The film was called New Roads, Old Mountains and followed the history of Munnar right back to British explorers surveying the hills, tribal groups, transformation of the hills with tea plants, development of the railway, history of plantation owners to the current Kanan Devan Hills Plantation. Over 80% of the company is now owned by the workers themselves, they receive housing, health care, community initiatives and real work and activity projects for the differently abled.

The plantations only cover 30% of the Munnar hills so that wildlife is protected.

Next we went upstairs for what we thought was a talk about tea production but was in fact a very hard to understand lecture about the benefits of drinking green tea. I must admit it has inspired me to give it a go and I fancy buying a green tea bottle with built in strainer before we head back home.

We continued our journey past elephant mountain.

We passed Evranakulam wildlife park, it isn’t breeding season, it’s birthing season which makes much more sense than being closed for breeding!

Onwards through huge tea plantations. It all has a much better meaning since the video and knowing the workers are co owners is just great.

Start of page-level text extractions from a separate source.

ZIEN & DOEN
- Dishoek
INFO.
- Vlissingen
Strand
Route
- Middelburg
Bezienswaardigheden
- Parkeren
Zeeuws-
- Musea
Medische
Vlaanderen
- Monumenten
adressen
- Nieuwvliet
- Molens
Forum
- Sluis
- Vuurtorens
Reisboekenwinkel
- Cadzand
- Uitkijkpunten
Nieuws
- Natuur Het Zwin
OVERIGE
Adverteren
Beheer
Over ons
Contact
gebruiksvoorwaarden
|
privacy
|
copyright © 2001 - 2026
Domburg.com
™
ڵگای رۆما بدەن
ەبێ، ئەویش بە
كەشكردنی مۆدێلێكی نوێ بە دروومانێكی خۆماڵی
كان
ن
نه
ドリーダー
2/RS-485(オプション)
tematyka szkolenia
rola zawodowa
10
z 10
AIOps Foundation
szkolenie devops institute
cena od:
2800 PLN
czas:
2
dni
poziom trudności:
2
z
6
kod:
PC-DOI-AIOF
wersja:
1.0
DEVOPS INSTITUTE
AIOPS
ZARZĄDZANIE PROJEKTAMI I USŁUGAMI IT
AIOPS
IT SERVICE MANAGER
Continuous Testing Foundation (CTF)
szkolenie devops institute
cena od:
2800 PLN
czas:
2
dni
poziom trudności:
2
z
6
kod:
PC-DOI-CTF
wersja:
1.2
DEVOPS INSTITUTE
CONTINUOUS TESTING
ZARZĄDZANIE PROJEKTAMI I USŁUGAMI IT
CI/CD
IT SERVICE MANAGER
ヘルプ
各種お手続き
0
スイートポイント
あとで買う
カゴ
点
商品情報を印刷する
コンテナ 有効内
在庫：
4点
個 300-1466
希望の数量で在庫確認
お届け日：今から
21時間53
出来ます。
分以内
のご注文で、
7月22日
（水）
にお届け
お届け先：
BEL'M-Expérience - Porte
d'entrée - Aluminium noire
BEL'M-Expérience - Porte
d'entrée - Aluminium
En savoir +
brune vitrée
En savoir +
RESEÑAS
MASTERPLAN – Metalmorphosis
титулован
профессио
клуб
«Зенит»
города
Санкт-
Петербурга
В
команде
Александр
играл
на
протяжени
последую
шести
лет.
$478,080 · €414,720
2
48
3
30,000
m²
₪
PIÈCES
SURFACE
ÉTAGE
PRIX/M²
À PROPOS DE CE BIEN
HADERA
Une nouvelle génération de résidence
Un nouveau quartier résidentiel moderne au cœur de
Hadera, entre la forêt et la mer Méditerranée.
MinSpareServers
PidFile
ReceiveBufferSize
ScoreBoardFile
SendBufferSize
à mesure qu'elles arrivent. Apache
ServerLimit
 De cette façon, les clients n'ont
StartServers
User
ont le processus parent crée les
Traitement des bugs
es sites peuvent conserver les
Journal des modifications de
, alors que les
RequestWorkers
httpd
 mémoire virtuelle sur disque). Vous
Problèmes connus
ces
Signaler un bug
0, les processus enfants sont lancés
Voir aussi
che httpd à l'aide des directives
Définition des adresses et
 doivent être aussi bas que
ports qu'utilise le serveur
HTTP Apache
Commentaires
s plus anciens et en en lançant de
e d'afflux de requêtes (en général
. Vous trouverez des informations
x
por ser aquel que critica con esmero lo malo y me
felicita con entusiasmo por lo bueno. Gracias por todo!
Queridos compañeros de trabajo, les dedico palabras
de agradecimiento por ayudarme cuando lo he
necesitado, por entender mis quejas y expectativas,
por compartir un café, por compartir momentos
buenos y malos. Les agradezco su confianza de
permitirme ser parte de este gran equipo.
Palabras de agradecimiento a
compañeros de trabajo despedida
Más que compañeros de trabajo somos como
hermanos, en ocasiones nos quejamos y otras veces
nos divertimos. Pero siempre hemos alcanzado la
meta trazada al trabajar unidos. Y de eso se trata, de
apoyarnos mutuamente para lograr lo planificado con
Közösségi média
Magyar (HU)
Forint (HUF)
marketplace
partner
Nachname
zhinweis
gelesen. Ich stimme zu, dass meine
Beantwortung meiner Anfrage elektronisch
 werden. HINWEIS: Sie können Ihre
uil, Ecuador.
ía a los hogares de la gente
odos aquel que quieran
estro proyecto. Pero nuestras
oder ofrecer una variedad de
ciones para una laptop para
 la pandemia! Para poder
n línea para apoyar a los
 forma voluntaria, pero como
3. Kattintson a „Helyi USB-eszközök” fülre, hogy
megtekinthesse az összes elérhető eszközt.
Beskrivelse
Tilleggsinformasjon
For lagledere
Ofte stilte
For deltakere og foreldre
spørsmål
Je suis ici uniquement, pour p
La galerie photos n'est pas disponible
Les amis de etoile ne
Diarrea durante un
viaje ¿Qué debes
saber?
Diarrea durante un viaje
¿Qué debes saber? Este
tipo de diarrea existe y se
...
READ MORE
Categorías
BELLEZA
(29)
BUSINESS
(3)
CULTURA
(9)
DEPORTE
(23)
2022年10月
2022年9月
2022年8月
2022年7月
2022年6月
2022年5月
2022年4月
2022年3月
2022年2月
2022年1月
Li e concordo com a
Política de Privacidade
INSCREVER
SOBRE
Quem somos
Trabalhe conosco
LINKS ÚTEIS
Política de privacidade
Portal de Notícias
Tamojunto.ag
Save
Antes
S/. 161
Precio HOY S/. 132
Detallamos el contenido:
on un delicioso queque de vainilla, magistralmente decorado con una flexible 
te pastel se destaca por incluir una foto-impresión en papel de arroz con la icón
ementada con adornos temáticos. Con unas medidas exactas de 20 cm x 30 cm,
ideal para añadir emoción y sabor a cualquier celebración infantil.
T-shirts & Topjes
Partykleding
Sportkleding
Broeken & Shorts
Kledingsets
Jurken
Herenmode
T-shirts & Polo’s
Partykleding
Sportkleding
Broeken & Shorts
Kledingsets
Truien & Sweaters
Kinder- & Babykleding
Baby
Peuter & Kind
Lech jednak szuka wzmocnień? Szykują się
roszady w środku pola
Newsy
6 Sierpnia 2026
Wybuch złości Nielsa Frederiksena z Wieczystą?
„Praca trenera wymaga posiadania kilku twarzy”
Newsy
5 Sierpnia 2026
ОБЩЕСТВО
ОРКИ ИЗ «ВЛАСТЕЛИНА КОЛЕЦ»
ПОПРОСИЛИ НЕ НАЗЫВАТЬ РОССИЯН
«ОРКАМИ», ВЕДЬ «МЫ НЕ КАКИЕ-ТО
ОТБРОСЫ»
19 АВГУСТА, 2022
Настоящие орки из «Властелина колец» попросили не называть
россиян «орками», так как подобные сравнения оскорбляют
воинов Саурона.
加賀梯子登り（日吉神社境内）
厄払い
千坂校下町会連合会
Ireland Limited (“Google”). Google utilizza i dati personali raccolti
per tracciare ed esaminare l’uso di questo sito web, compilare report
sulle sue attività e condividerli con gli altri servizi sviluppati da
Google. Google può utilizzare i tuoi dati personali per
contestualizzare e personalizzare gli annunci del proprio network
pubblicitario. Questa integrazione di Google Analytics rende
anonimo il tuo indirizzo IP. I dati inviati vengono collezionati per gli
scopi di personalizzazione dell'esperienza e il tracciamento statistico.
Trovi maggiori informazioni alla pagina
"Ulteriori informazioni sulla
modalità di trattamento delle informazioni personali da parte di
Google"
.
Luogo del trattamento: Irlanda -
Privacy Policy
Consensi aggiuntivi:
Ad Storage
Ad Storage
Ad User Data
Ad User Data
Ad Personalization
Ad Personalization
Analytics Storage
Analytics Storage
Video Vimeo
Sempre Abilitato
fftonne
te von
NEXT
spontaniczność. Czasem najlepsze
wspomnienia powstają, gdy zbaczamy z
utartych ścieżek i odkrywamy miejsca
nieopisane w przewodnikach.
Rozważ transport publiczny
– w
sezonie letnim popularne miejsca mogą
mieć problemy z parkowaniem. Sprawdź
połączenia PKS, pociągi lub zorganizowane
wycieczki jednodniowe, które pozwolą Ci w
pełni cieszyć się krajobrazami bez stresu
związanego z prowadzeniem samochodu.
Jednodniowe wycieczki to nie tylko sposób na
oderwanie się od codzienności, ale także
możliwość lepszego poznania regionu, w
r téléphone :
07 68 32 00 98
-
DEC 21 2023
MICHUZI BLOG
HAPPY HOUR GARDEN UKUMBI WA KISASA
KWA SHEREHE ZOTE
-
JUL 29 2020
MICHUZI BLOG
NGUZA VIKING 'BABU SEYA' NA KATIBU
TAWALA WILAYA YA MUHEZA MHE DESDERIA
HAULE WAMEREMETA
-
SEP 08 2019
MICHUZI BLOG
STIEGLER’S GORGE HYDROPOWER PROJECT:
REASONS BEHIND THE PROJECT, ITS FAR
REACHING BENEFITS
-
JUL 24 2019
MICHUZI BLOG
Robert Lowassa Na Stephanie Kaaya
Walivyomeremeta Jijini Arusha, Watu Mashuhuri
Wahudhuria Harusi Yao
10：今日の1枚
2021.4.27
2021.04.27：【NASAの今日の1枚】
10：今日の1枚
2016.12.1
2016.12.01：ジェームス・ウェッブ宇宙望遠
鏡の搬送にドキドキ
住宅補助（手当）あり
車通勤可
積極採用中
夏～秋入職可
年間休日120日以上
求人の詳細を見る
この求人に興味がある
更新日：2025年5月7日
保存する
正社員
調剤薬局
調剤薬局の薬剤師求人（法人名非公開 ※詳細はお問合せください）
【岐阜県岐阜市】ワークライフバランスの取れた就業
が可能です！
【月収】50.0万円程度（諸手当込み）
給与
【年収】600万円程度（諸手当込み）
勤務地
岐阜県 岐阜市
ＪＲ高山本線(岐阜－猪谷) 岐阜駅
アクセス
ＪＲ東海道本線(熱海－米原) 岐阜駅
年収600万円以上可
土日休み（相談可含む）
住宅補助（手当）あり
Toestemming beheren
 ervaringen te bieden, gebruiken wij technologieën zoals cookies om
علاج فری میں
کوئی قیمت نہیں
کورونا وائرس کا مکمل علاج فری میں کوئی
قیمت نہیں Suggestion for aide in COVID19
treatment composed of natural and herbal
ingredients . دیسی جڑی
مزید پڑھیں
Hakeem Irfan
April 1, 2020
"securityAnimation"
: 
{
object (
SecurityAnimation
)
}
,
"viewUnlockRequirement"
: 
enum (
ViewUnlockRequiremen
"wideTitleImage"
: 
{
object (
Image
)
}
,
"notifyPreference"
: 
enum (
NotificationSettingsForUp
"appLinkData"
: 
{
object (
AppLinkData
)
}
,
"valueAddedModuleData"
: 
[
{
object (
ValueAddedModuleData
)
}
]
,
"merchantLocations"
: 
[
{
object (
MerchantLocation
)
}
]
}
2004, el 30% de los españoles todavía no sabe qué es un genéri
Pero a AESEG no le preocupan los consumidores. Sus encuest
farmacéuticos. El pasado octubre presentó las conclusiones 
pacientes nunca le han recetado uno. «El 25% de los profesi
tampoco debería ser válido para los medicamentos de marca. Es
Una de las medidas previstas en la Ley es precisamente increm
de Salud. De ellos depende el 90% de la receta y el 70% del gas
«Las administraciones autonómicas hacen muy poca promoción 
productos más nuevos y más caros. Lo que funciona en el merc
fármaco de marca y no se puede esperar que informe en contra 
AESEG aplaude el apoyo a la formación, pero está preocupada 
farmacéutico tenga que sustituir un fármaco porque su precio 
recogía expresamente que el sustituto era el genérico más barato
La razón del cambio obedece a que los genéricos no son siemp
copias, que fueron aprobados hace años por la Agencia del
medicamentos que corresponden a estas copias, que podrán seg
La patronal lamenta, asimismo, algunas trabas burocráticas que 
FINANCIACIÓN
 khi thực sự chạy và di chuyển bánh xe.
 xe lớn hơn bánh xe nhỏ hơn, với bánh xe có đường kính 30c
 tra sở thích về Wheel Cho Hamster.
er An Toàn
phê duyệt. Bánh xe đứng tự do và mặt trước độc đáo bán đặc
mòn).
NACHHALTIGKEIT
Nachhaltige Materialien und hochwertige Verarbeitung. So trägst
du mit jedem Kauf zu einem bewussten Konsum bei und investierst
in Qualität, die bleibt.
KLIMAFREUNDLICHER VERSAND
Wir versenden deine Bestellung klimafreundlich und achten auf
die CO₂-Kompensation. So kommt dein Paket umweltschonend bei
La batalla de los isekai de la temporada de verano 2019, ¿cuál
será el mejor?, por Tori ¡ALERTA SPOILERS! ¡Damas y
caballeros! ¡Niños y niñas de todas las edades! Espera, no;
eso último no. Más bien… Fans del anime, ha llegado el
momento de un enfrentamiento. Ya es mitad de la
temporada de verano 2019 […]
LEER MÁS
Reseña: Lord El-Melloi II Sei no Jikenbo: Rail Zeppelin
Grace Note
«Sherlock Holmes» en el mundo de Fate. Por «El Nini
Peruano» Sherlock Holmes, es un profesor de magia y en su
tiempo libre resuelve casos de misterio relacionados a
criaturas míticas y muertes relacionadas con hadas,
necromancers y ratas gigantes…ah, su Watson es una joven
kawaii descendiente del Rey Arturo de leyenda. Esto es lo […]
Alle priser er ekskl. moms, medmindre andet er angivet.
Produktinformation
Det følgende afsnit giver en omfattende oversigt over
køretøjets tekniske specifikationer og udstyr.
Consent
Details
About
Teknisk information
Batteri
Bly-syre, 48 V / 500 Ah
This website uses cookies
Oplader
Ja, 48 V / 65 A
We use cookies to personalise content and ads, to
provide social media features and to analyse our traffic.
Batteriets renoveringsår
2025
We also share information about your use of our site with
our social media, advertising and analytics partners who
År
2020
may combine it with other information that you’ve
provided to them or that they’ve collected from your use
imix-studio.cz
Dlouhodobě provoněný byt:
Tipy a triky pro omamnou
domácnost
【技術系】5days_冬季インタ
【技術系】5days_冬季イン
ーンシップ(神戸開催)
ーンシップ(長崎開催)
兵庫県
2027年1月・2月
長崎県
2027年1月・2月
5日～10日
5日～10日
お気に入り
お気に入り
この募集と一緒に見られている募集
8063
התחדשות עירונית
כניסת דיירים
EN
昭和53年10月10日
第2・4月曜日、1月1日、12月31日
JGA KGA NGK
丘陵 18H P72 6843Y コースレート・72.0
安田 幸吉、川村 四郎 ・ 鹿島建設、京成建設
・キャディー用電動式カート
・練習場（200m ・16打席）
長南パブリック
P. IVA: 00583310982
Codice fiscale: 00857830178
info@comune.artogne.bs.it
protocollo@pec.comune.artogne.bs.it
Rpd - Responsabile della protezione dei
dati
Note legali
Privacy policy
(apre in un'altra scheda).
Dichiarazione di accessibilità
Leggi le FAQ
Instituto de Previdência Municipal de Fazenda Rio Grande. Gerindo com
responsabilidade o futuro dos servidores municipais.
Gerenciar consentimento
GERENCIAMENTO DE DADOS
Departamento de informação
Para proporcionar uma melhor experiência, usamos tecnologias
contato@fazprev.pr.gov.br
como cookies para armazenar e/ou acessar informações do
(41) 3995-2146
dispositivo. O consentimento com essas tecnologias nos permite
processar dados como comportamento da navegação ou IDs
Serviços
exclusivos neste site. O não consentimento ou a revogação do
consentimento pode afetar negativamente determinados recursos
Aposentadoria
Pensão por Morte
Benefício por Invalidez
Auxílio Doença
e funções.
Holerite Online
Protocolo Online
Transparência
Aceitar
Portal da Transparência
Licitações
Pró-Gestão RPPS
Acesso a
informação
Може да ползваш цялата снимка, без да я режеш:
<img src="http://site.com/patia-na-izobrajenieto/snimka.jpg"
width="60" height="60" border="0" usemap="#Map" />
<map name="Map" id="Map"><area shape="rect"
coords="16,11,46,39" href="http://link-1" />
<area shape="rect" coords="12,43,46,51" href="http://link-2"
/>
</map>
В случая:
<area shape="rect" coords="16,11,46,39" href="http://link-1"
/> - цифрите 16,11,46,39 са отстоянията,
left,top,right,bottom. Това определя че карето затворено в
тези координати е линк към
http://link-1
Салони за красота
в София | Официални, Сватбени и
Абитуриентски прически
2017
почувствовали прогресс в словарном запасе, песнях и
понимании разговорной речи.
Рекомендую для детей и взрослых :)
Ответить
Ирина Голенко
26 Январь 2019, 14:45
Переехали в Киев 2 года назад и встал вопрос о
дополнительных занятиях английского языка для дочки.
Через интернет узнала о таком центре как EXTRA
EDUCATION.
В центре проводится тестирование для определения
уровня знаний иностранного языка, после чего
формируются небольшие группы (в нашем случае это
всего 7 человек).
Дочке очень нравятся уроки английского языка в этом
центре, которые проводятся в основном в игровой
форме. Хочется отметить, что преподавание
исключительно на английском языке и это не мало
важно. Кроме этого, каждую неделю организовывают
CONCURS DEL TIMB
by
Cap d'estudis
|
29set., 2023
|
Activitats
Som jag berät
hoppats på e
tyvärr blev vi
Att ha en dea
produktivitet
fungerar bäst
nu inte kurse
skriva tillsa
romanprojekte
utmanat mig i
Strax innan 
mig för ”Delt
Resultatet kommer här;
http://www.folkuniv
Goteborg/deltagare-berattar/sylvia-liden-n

We’ve seen so many of these brown jeeps, they transport plantation workers.

From here we drove to some waterfalls

Next we were entering Chinnar National Park area, through a sandalwood forest.

Time for lunch, we stopped in a buzzing little town Maryoor, at a place recommended by Palini

Another thali for John, no banana leaf today. I had very tasty chicken noodles.

We drove on to the Chinnar National Park ticket office (615 rupees each. We had a choice of a culture walk or waterfall walk. We opted for culture.

We had our own personal guide for our 2 hour stroll. It was nicer than Periyar (no Russians for a start ) as he took the time to point out different trees.

We saw 2 burial tombs and a wall painting, both 5000 years B. C. Unfortunately some paintings are very hard to see now as washed out by the rain.

We heard lots of birds, saw a chipmunk, lizards, and a large black and white squirrel. Not masses of wildlife but worth the trip for the views and trees.

On our way back we stopped and saw brown sugar being made from cane.

Palini brought us back to Munnar via the scenic route. We saw numerous plantations, sugar cane, bananas, cocoa, tapioca, sweet corn and figs.

We asked him to drop us off in town as we need internet to pay some bills back home. Weirdly our Airtel mobile internet doesn’t work anywhere outside of Munnar main town.

Walking back from town was a nightmare in the dark, its such a short walk it doesn’t warrant a tuk tuk but there’s no pavement, no streetlights and pot holes everywhere.

We stopped and booked a taxi for tomorrow morning.We are heading to the train station at Ernakulam. It is another 3 and a half hour trip, then we have a 4 hour train journey to Kozhikode in the north of Kerala.

We got back to JJs and collected our laundry.

14 pieces went in. 15 came back but 2 weren’t ours and they couldn’t find what was missing and we have no idea what it might be.

We ate in Kurunji again, excellent as usual.

It’s going to be a long day tomorrow, just hope it all goes smoothly.